While Carlson in particular has been “highly critical” of the Iran conflict and “somewhat more gently critical of Trump the man, at least publicly,” the “gloves were off” this week “like never before,” said CNN. The result is “perhaps the biggest break thus far” between Trump and a “leading conservative influencer,” even as the GOP has “done its best to forestall these kinds of splits.” Carlson’s critiques won’t “suddenly equally divide Trump’s base,” but they are an “inauspicious sign” and “not helpful” for the party.

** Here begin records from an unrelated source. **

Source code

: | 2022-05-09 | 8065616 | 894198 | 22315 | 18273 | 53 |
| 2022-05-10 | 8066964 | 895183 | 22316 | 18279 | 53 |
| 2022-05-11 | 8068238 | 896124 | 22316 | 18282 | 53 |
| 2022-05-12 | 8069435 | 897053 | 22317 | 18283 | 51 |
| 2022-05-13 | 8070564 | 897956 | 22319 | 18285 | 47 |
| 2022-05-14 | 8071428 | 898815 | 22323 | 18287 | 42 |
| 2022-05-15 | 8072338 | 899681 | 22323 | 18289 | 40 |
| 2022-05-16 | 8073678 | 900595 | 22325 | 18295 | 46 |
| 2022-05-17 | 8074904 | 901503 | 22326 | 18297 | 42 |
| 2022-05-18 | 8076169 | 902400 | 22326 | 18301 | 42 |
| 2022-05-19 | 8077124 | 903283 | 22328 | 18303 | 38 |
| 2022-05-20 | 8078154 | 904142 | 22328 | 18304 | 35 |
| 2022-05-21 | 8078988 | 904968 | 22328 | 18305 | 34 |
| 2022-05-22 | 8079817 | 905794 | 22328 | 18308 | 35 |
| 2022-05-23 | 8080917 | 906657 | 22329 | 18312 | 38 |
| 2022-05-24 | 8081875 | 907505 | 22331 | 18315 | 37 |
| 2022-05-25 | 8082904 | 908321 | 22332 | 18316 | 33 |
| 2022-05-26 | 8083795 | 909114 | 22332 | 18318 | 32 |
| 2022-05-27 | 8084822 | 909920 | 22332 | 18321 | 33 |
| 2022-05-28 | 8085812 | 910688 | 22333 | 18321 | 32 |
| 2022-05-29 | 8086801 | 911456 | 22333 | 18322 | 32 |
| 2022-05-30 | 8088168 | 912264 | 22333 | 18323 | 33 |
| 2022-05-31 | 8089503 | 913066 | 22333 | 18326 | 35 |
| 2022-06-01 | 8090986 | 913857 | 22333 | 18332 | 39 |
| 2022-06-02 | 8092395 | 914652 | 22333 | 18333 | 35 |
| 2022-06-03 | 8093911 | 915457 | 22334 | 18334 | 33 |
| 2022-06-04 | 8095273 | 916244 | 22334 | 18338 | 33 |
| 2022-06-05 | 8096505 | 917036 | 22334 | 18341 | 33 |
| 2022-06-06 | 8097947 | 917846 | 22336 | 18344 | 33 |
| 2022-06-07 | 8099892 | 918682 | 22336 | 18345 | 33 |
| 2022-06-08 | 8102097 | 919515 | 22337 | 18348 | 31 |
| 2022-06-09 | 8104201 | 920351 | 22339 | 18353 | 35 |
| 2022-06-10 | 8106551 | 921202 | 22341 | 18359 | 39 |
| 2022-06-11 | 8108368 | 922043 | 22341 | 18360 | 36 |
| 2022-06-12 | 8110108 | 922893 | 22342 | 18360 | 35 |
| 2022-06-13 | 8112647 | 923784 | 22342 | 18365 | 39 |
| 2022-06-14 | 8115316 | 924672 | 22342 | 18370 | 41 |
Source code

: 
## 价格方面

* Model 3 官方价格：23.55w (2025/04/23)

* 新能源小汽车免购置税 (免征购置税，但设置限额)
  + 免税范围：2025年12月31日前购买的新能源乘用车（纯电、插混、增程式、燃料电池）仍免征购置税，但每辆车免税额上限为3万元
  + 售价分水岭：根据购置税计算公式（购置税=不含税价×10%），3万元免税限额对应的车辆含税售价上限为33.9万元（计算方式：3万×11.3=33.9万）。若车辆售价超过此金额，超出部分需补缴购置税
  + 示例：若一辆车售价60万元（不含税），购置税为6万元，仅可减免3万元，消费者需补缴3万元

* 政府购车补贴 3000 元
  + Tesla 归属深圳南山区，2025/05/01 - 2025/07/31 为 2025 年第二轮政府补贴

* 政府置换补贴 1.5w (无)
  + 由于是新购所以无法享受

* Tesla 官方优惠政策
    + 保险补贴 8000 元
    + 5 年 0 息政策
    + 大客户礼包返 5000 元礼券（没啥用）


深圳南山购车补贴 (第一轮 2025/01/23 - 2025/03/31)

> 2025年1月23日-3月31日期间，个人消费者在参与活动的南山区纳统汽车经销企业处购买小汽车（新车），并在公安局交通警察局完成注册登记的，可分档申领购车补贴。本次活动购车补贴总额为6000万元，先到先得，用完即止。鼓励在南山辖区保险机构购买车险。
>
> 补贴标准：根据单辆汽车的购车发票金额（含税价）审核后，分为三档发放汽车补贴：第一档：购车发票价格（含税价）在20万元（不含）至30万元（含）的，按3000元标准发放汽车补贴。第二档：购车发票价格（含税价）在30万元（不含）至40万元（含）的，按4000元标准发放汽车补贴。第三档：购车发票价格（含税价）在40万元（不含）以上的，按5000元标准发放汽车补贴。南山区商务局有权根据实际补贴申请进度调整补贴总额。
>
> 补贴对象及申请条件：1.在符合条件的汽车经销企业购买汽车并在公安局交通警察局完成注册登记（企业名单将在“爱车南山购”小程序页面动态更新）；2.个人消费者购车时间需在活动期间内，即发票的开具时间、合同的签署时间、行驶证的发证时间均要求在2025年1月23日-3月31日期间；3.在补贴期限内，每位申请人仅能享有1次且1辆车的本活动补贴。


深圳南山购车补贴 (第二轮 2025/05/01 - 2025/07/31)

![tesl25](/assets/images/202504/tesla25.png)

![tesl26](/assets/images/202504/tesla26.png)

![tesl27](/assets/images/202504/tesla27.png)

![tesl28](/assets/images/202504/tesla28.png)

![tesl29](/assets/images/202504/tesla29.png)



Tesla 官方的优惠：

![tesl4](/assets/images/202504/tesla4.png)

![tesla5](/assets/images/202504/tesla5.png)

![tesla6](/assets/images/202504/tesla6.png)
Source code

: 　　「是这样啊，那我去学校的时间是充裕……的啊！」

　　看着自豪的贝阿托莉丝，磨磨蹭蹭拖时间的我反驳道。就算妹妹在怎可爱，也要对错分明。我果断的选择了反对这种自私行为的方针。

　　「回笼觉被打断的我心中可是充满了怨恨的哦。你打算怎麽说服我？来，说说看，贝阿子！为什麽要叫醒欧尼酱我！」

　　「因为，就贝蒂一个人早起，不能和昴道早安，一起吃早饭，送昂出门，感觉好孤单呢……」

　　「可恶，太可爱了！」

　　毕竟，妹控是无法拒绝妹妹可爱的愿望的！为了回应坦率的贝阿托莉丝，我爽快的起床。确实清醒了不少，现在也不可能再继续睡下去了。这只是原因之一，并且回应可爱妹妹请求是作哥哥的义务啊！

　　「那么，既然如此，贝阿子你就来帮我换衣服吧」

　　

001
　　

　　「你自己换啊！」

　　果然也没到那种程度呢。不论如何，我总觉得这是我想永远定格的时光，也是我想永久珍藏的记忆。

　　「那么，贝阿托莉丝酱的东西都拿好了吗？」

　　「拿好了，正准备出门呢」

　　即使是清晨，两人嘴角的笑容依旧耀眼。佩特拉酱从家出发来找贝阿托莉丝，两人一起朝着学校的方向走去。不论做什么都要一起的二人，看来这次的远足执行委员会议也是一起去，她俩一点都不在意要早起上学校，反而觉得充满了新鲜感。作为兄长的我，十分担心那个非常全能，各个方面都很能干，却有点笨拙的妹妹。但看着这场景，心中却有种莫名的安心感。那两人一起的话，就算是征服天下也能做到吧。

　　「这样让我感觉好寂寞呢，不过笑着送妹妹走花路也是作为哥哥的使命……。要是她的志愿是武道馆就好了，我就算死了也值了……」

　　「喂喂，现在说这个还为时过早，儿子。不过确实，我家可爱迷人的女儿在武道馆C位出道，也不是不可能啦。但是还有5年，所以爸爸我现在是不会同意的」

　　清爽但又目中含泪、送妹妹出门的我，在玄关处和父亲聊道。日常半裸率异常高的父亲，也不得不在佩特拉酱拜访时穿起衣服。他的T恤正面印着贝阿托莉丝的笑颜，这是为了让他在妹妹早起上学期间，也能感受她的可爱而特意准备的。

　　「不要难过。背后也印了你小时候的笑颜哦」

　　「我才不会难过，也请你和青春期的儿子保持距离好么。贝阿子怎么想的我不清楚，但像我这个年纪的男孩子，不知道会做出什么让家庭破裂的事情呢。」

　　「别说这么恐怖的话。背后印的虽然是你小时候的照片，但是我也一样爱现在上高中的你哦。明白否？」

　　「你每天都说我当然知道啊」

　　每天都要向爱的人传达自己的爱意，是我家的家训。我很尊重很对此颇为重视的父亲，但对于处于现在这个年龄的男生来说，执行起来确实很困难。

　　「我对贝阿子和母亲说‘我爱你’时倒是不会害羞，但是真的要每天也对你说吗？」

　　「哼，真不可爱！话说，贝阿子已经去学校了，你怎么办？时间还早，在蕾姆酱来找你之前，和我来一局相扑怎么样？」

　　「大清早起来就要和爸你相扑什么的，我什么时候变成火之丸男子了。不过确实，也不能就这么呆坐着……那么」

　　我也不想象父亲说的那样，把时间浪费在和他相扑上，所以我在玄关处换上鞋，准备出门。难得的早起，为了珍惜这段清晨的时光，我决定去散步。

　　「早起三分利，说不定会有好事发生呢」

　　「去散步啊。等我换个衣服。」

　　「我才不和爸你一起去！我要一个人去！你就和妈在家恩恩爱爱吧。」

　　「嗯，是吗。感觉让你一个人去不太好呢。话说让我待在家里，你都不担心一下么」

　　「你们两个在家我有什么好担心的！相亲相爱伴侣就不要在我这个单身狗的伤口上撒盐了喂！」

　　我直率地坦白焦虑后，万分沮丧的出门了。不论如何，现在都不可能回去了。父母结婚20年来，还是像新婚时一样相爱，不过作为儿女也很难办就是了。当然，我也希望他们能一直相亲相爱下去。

‘Deep anger’ and ‘quick rebukes’

Trump’s attacks on this batch of newly minted personae non-MAGA “reflected what seemed to be” a “deep anger” at “once-loyal supporters,” said Politico. The opprobrium runs both ways, as the targets of his ire offered “quick rebukes” to Trump’s attacks. “It may be time to put Grandpa up in a home,” Owens said in a “one-line quip” on X, said Forbes. “I’m just so sad that whatever’s happened to him has totally changed the man he once was,” said Jones in a video response on the same platform.

Iran has clearly “emerged as a growing weakness for Trump,” said CNN. While some “self-described MAGA supporters” are “overwhelmingly on board,” the president’s wider base is “increasingly on a different page.” For Trump, the danger in rebukes by Carlson and other media figures is that it gives Republicans “skeptical of the war license to tilt into outright opposition to him.”